Em suma: não basta ser o menor preço — é preciso ser o melhor preço para o objeto, para a gestão e para a sustentabilidade contratual à frente.

Impende ressaltar que a Administração Pública deve adotar maior rigor no exame TÉCNICO e FINANCEIRO das propostas obtidas em licitação, realizando um exame criterioso dos elementos contidos nas ofertas. Em sede de diligência, deve solicitar, p. ex., planilhas de formação de preços e custos, contendo todos os encargos trabalhistas e previdenciários, tributos, insumos, outras planilhas, notas fiscais, os contratos dos quais resultaram as notas fiscais, memórias de cálculo, descrição dos métodos de execução, enfim, deve solicitar toda a documentação que ampare os preços formulados. E, havendo o menor indício de inexequibilidade, deve a Administração desclassificar, com a maior tranquilidade e segurança, a proposta tida por inexequível, a fim de afastar o risco de uma contratação desvantajosa para o erário, desde que o faça de forma devidamente motivada.

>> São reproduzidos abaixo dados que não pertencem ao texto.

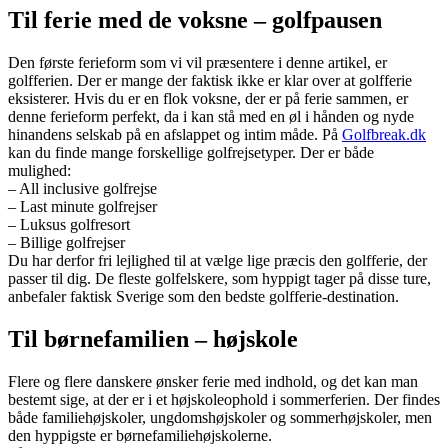
Til ferie med de voksne – golfpausen
Den første ferieform som vi vil præsentere i denne artikel, er
golfferien. Der er mange der faktisk ikke er klar over at golfferie
eksisterer. Hvis du er en flok voksne, der er på ferie sammen, er
denne ferieform perfekt, da i kan stå med en øl i hånden og nyde
hinandens selskab på en afslappet og intim måde. På
Golfbreak.dk
kan du finde mange forskellige golfrejsetyper. Der er både
mulighed:
– All inclusive golfrejse
– Last minute golfrejser
– Luksus golfresort
– Billige golfrejser
Du har derfor fri lejlighed til at vælge lige præcis den golfferie, der
passer til dig. De fleste golfelskere, som hyppigt tager på disse ture,
anbefaler faktisk Sverige som den bedste golfferie-destination.
Til børnefamilien – højskole
Flere og flere danskere ønsker ferie med indhold, og det kan man
bestemt sige, at der er i et højskoleophold i sommerferien. Der findes
både familiehøjskoler, ungdomshøjskoler og sommerhøjskoler, men
den hyppigste er børnefamiliehøjskolerne.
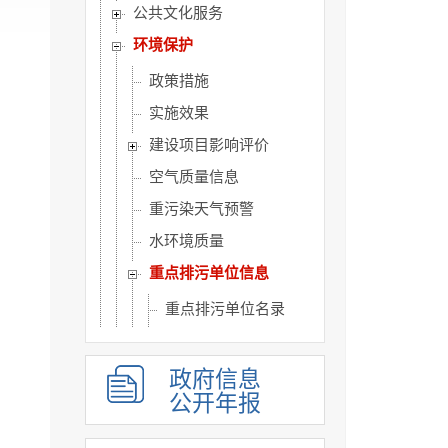
公共文化服务
环境保护
政策措施
实施效果
建设项目影响评价
空气质量信息
重污染天气预警
水环境质量
重点排污单位信息
重点排污单位名录
排污许可信息
环保信息披露
政府信息
公开年报
环境行为信用评价
环境执法检查信息（...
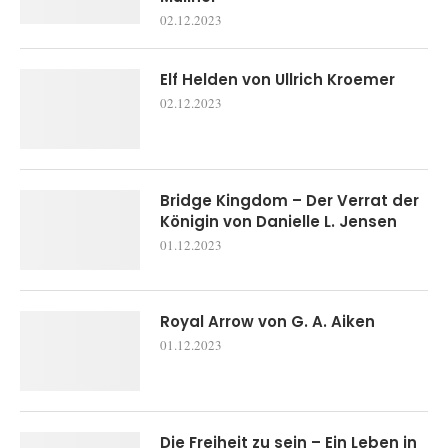
02.12.2023
Elf Helden von Ullrich Kroemer
02.12.2023
Bridge Kingdom – Der Verrat der
Königin von Danielle L. Jensen
01.12.2023
Royal Arrow von G. A. Aiken
01.12.2023
Die Freiheit zu sein – Ein Leben in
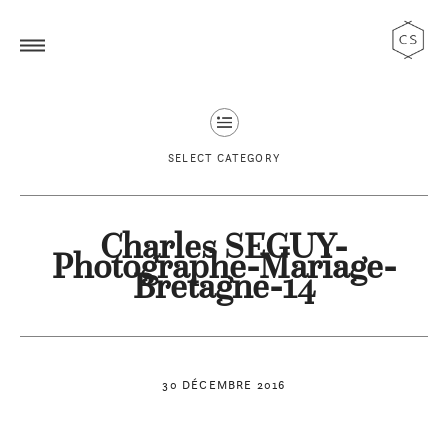
SELECT CATEGORY
Charles SEGUY-
Photographe-Mariage-
Bretagne-14
30 DÉCEMBRE 2016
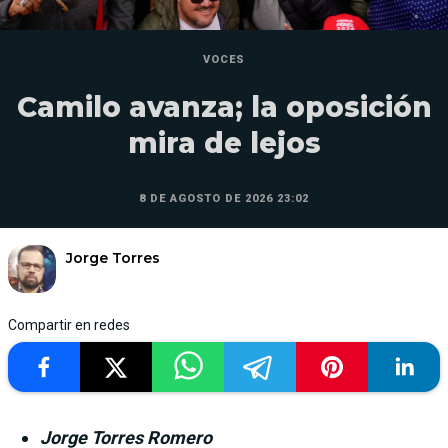
VOCES
Camilo avanza; la oposición
mira de lejos
8 DE AGOSTO DE 2026 23:02
Jorge Torres
Compartir en redes
Jorge Torres Romero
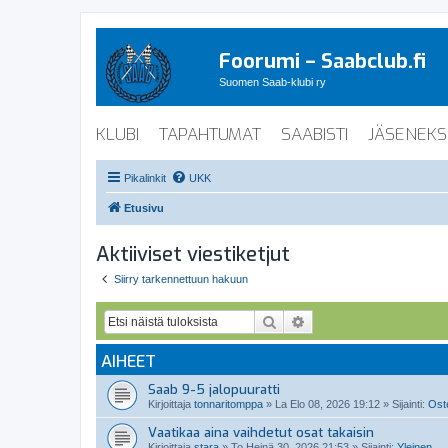
Foorumi – Saabclub.fi
Suomen Saab-klubi ry
KLUBI
TAPAHTUMAT
SAABISTI
JÄSENEKS
Pikalinkit
UKK
Etusivu
Aktiiviset viestiketjut
Siirry tarkennettuun hakuun
Etsi
Tarkennettu haku
AIHEET
Saab 9-5 jalopuuratti
Kirjoittaja
tonnaritomppa
»
La Elo 08, 2026 19:12
» Sijainti:
Oste
Vaatikaa aina vaihdetut osat takaisin
Kirjoittaja
stara
»
To Heinä 30, 2026 21:53
» Sijainti:
Yleinen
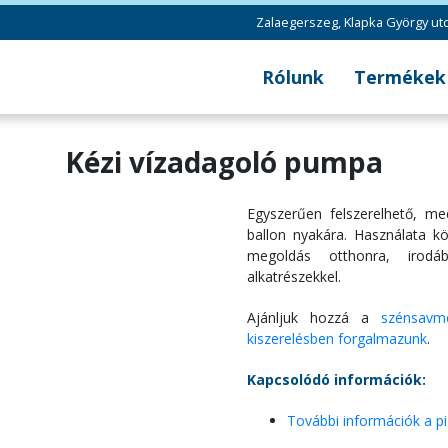
Zalaegerszeg, Klapka György utc
Rólunk
Termékek
Saját termék
Kézi vízadagoló pumpa
Egyéb termék
Egyszerűen felszerelhető, m
ballon nyakára. Használata kö
megoldás otthonra, irodába
alkatrészekkel.
Ajánljuk hozzá a
szénsavm
kiszerelésben forgalmazunk
.
Kapcsolódó információk:
További információk a pi-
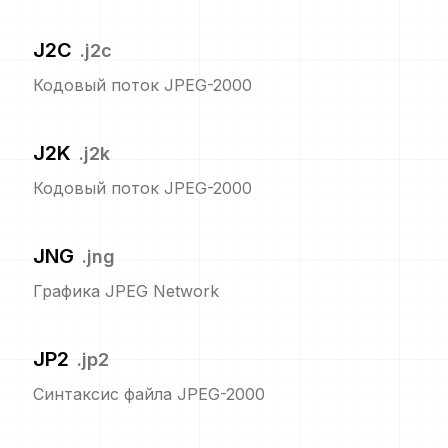
J2C
.
j2c
Кодовый поток JPEG-2000
J2K
.
j2k
Кодовый поток JPEG-2000
JNG
.
jng
Графика JPEG Network
JP2
.
jp2
Синтаксис файла JPEG-2000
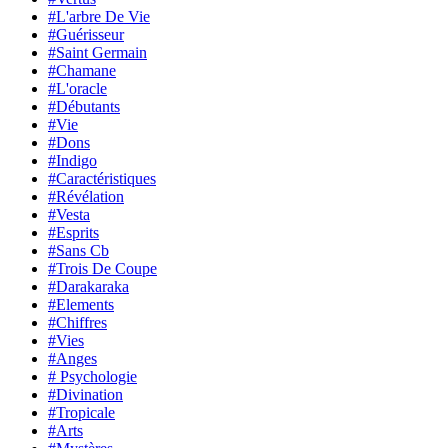
#L'arbre De Vie
#Guérisseur
#Saint Germain
#Chamane
#L'oracle
#Débutants
#Vie
#Dons
#Indigo
#Caractéristiques
#Révélation
#Vesta
#Esprits
#Sans Cb
#Trois De Coupe
#Darakaraka
#Elements
#Chiffres
#Vies
#Anges
# Psychologie
#Divination
#Tropicale
#Arts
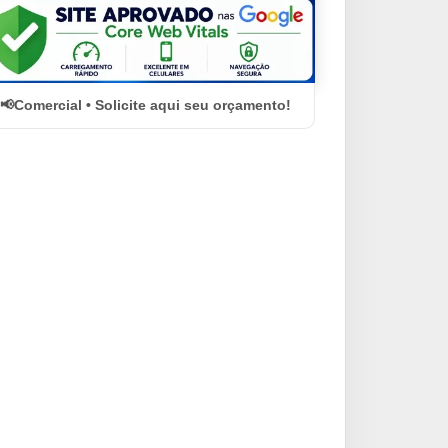
Comercial • Solicite aqui seu orçamento!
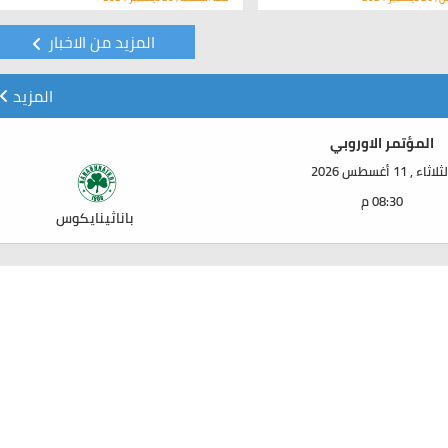
المزيد من الاخبار
المزيد
المؤتمر الاوروبي
لاثاء , 11 أغسطس 2026
08:30 م
باناثينايكوس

Por fim, cabe ponderar que trata-se de avaliar o custo-benefício da desclassificação de proposta evidenciada como inexequível: O que é pior? Desclassificar uma proposta com indícios de inexequibilidade ou enfrentar uma rescisão unilateral de contrato em razão da inexecução e uma posterior contratação emergencial, com os prejuízos financeiros e temporais daí resultantes? O órgão enfrentar uma ação judicial impetrada pela licitante ou o servidor enfrentar o tribunal de contas no seu encalço? A resposta me parece óbvia: o pior será sempre a segunda opção. Afinal, é o CPF do servidor público responsável pelo julgamento que fica na linha de frente... Reflitam... E tendo em vista os inúmeros prejuízos resultantes da cultura do menor preço a qualquer custo, podemos afirmar: o menor preço nem sempre vence!!!